THE REQUEST - Pull out every line in the records below that contains the word "screws", and copy each one unchanged.

DATA FOR THIS TASK -
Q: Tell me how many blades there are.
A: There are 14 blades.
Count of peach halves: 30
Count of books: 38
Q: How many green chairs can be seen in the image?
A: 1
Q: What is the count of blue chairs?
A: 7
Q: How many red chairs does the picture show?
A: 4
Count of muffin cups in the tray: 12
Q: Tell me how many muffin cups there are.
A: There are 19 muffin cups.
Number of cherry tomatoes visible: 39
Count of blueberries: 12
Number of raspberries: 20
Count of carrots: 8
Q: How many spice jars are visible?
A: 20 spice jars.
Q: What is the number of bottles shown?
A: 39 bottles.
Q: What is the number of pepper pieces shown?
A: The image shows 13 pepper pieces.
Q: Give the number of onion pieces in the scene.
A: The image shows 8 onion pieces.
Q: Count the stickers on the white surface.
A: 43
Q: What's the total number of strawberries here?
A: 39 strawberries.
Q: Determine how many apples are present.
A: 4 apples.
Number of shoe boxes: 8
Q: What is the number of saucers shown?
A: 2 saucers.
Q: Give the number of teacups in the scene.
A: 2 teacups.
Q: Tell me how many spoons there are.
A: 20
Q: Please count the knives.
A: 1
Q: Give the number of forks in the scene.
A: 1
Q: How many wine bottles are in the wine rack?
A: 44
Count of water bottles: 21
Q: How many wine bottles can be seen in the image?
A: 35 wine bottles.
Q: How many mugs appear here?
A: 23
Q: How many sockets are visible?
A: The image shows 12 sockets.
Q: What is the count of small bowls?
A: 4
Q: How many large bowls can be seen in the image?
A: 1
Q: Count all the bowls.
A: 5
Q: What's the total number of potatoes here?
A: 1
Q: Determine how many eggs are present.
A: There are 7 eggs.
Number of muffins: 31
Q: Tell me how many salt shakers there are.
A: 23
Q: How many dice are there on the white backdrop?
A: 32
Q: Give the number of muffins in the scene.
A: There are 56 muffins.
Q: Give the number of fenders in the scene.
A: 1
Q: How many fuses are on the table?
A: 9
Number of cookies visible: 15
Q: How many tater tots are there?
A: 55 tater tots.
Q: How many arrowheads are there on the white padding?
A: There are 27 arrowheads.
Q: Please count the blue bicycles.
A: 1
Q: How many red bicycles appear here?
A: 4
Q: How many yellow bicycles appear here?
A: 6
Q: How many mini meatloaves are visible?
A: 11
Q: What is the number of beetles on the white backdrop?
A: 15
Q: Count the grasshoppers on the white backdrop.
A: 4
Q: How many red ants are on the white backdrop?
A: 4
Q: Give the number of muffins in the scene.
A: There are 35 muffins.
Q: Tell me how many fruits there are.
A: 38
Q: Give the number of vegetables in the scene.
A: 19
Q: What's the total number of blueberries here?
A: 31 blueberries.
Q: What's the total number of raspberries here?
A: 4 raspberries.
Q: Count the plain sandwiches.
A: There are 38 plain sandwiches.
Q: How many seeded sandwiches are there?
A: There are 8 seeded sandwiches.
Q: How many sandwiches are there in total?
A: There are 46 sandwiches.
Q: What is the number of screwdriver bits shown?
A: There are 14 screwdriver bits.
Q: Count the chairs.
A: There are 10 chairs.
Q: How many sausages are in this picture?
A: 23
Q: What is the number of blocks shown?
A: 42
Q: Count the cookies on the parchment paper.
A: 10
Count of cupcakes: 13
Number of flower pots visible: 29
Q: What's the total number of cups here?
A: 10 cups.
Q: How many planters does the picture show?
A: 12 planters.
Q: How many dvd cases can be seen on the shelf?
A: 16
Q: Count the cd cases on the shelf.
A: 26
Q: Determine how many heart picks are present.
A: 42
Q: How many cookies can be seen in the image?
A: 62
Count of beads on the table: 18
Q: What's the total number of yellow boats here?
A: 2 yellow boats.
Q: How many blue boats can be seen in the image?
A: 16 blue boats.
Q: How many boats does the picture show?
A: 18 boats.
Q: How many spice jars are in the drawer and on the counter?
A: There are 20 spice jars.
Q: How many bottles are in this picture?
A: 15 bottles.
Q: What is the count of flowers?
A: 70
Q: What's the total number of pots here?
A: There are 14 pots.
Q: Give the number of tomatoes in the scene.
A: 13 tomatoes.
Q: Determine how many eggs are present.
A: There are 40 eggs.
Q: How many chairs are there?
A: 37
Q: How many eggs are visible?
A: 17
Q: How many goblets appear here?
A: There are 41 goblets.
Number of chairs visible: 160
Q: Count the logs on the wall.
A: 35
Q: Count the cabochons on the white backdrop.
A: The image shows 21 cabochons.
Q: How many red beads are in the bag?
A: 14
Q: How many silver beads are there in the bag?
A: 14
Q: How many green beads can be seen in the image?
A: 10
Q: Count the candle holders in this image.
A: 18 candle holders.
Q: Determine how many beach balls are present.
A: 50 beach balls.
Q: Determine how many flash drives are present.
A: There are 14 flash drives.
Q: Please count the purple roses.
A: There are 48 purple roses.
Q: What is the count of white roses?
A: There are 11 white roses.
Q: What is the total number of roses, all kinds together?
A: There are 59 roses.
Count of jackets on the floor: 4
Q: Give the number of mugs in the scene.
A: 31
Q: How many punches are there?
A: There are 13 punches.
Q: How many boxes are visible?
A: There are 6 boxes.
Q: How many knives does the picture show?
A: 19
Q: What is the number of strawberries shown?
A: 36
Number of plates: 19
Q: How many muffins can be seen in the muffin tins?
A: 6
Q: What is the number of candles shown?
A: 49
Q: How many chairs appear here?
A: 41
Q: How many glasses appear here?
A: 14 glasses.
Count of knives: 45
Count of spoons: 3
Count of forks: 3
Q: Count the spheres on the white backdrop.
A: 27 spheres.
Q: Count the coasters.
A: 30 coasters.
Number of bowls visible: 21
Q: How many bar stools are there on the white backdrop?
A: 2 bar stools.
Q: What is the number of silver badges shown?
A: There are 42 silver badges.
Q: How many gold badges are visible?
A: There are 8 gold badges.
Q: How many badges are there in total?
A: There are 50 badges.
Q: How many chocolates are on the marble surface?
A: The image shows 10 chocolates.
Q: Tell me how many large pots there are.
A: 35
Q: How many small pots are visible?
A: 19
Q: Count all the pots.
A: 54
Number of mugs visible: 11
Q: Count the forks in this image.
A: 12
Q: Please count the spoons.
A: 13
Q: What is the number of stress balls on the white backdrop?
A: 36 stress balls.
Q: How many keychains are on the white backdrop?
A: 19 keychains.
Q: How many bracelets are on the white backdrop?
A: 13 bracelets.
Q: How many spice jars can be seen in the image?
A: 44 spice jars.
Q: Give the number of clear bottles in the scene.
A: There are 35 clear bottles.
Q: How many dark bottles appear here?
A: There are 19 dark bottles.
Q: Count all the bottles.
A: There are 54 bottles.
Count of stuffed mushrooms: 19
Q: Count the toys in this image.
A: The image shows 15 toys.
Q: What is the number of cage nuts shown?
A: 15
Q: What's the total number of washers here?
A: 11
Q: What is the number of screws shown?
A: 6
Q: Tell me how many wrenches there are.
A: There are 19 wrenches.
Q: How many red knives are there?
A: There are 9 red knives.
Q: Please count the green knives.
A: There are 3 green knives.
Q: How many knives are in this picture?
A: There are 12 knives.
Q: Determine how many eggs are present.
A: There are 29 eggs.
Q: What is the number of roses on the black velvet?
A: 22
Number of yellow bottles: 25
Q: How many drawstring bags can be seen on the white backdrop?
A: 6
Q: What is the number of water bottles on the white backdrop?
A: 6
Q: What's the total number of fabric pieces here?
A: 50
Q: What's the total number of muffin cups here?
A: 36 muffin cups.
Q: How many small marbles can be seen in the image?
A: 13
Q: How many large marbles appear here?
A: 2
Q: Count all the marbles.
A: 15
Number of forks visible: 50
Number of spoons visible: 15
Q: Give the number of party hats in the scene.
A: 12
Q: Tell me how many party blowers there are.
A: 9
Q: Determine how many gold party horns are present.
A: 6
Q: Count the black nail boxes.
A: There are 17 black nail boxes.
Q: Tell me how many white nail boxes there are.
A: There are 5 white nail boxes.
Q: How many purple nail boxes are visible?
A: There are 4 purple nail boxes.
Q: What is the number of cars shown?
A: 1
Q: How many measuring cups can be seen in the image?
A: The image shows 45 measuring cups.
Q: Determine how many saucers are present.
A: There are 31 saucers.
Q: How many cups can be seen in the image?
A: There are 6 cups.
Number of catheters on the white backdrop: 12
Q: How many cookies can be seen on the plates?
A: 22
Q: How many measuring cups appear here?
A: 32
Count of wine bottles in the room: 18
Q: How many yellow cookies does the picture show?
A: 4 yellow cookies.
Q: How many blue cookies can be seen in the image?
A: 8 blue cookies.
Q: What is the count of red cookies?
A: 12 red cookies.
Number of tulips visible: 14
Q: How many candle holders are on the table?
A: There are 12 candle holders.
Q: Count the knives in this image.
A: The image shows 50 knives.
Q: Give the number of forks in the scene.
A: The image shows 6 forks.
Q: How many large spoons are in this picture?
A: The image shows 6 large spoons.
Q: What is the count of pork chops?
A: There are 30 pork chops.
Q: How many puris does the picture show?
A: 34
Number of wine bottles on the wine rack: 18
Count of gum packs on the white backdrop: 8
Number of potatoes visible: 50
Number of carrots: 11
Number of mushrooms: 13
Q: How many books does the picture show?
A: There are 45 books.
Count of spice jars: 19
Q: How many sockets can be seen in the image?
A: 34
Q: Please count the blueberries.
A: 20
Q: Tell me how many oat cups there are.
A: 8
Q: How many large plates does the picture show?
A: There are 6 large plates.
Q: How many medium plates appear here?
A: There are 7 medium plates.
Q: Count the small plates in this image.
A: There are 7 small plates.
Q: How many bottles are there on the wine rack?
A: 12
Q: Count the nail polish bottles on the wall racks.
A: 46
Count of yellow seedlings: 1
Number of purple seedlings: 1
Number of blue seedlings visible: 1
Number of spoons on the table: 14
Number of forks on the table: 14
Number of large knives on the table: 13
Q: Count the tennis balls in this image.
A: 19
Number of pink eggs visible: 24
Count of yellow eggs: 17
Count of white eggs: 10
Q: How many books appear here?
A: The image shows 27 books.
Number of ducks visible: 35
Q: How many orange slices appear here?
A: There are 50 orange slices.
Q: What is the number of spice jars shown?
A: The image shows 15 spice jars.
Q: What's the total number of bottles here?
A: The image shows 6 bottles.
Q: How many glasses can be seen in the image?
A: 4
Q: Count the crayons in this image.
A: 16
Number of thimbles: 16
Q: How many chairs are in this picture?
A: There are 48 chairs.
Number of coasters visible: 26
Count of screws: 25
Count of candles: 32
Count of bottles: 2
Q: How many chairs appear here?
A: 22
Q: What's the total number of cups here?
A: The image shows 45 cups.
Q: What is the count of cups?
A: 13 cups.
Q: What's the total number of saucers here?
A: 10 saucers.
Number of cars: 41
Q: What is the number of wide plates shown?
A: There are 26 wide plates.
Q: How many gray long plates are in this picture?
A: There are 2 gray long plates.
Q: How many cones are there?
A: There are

RESULT OF THE EXERCISE -
Q: What is the number of screws shown?
Count of screws: 25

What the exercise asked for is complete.